Republican senator Mitch McConnell, the Senate minority leader, is accusing Democrat Harry Reid, the majority leader, of wanting to "break the rules to change the rules." This is part a "systematic effort to marginalize the minority," according to McConnell.
"We’ve been having a spirited discussion this week over the plans of the Democratic majority to 'break the rules to change the rules,'" McConnell said of Reid this morning on the Senate floor. "That’s how my friend from Nevada repeatedly described it when Republicans considered doing something similar several years ago, but never did. At the end of the following year, my friend was poised to become Senate majority leader. With the experience of serving in the minority in his mind, my friend made a commitment to 'practice the Golden Rule’ by running 'the Senate with respect for the rules and for the minority rights the rules protect.'"

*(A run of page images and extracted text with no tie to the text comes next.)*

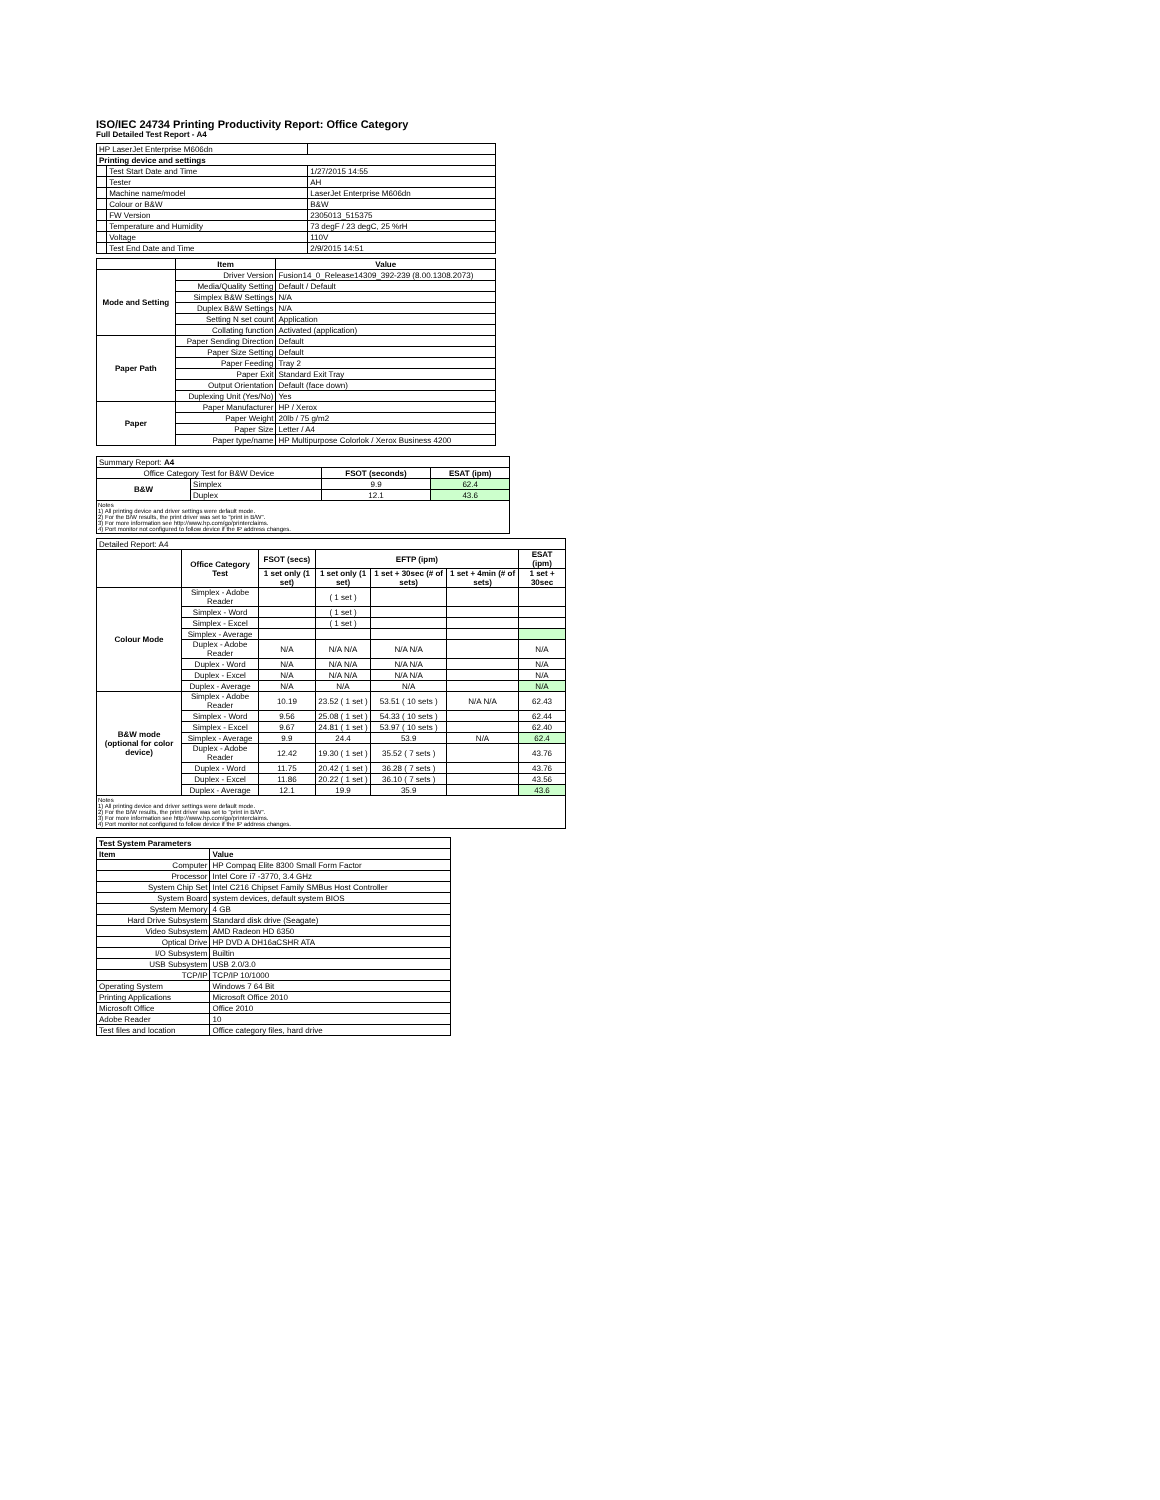ISO/IEC 24734 Printing Productivity Report: Office Category
Full Detailed Test Report - A4
| HP LaserJet Enterprise M606dn | | |
| Printing device and settings | | |
| | Test Start Date and Time | 1/27/2015 14:55 |
| | Tester | AH |
| | Machine name/model | LaserJet Enterprise M606dn |
| | Colour or B&W | B&W |
| | FW Version | 2305013_515375 |
| | Temperature and Humidity | 73 degF / 23 degC, 25 %rH |
| | Voltage | 110V |
| | Test End Date and Time | 2/9/2015 14:51 |
| | Item | Value |
| --- | --- | --- |
| Mode and Setting | Driver Version | Fusion14_0_Release14309_392-239 (8.00.1308.2073) |
| | Media/Quality Setting | Default / Default |
| | Simplex B&W Settings | N/A |
| | Duplex B&W Settings | N/A |
| | Setting N set count | Application |
| | Collating function | Activated (application) |
| Paper Path | Paper Sending Direction | Default |
| | Paper Size Setting | Default |
| | Paper Feeding | Tray 2 |
| | Paper Exit | Standard Exit Tray |
| | Output Orientation | Default (face down) |
| | Duplexing Unit (Yes/No) | Yes |
| Paper | Paper Manufacturer | HP / Xerox |
| | Paper Weight | 20lb / 75 g/m2 |
| | Paper Size | Letter / A4 |
| | Paper type/name | HP Multipurpose Colorlok / Xerox Business 4200 |
| Summary Report: A4 | | | |
| Office Category Test for B&W Device | | FSOT (seconds) | ESAT (ipm) |
| B&W | Simplex | 9.9 | 62.4 |
| | Duplex | 12.1 | 43.6 |
Notes
1) All printing device and driver settings were default mode.
2) For the B/W results, the print driver was set to "print in B/W".
3) For more information see http://www.hp.com/go/printerclaims.
4) Port monitor not configured to follow device if the IP address changes.
| Detailed Report: A4 | | | | | | |
| | Office Category Test | FSOT (secs) | EFTP (ipm) | | | ESAT (ipm) |
| | | 1 set only (1 set) | 1 set only (1 set) | 1 set + 30sec (# of sets) | 1 set + 4min (# of sets) | 1 set + 30sec |
| Colour Mode | Simplex - Adobe Reader | | ( 1 set ) | | | |
| | Simplex - Word | | ( 1 set ) | | | |
| | Simplex - Excel | | ( 1 set ) | | | |
| | Simplex - Average | | | | | |
| | Duplex - Adobe Reader | N/A | N/A N/A | N/A N/A | | N/A |
| | Duplex - Word | N/A | N/A N/A | N/A N/A | | N/A |
| | Duplex - Excel | N/A | N/A N/A | N/A N/A | | N/A |
| | Duplex - Average | N/A | N/A | N/A | | N/A |
| B&W mode (optional for color device) | Simplex - Adobe Reader | 10.19 | 23.52 ( 1 set ) | 53.51 ( 10 sets ) | N/A N/A | 62.43 |
| | Simplex - Word | 9.56 | 25.08 ( 1 set ) | 54.33 ( 10 sets ) | | 62.44 |
| | Simplex - Excel | 9.67 | 24.81 ( 1 set ) | 53.97 ( 10 sets ) | | 62.40 |
| | Simplex - Average | 9.9 | 24.4 | 53.9 | N/A | 62.4 |
| | Duplex - Adobe Reader | 12.42 | 19.30 ( 1 set ) | 35.52 ( 7 sets ) | | 43.76 |
| | Duplex - Word | 11.75 | 20.42 ( 1 set ) | 36.28 ( 7 sets ) | | 43.76 |
| | Duplex - Excel | 11.86 | 20.22 ( 1 set ) | 36.10 ( 7 sets ) | | 43.56 |
| | Duplex - Average | 12.1 | 19.9 | 35.9 | | 43.6 |
Notes
1) All printing device and driver settings were default mode.
2) For the B/W results, the print driver was set to "print in B/W".
3) For more information see http://www.hp.com/go/printerclaims.
4) Port monitor not configured to follow device if the IP address changes.
| Test System Parameters | |
| --- | --- |
| Item | Value |
| Computer | HP Compaq Elite 8300 Small Form Factor |
| Processor | Intel Core i7 -3770, 3.4 GHz |
| System Chip Set | Intel C216 Chipset Family SMBus Host Controller |
| System Board | system devices, default system BIOS |
| System Memory | 4 GB |
| Hard Drive Subsystem | Standard disk drive (Seagate) |
| Video Subsystem | AMD Radeon HD 6350 |
| Optical Drive | HP DVD A DH16aCSHR ATA |
| I/O Subsystem | Builtin |
| USB Subsystem | USB 2.0/3.0 |
| TCP/IP | TCP/IP 10/1000 |
| Operating System | Windows 7 64 Bit |
| Printing Applications | Microsoft Office 2010 |
| Microsoft Office | Office 2010 |
| Adobe Reader | 10 |
| Test files and location | Office category files, hard drive |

McConnell says that Reid, now the leader of the majority, has changed his ways. "Unfortunately, [Reid] has repudiated that clear commitment. Unfortunately, he no longer recognizes—as Senator Byrd did, by the way—that 'the Senate was not established to be efficient,’ but ‘to make sure that minorities are protected. Then, my friend recognized 'that is what the Senate is all about.' Now, he says, the primary consideration is 'efficiency.'
"He seeks to minimize concerns about this majoritarian power-grab by characterizing the effect as 'tiny,' as a 'minor change,' as changing Senate Rules just 'a little bit.'"
McConnell accused Reid's actions of being "self-serving," and instead urged the Senate majority leader to act in a "bipartisan" fashion.
"Reid swore up and down when he was minority leader that even if he was majority leader he’d never break the rules to change the rules," says a top Republican aide on the Hill. "Yet that’s precisely what he’s proposing to do when the Senate reconvenes in January. The idea that a party leader could get away with breaking his word like this is breathtaking."
Yet, aside from urging Reid to change his mind, Republicans in the Senate might not be able to weaken Reid's power grab.
UPDATE: President Obama sides with Reid, according to the Huffington Post:
"The President has said many times that the American people are demanding action," White House Communications Director Dan Pfeiffer said in a statement to The Huffington Post. "They want to see progress, not partisan delay games. That hasn't changed, and the President supports Senator Reid's efforts to reform the filibuster process."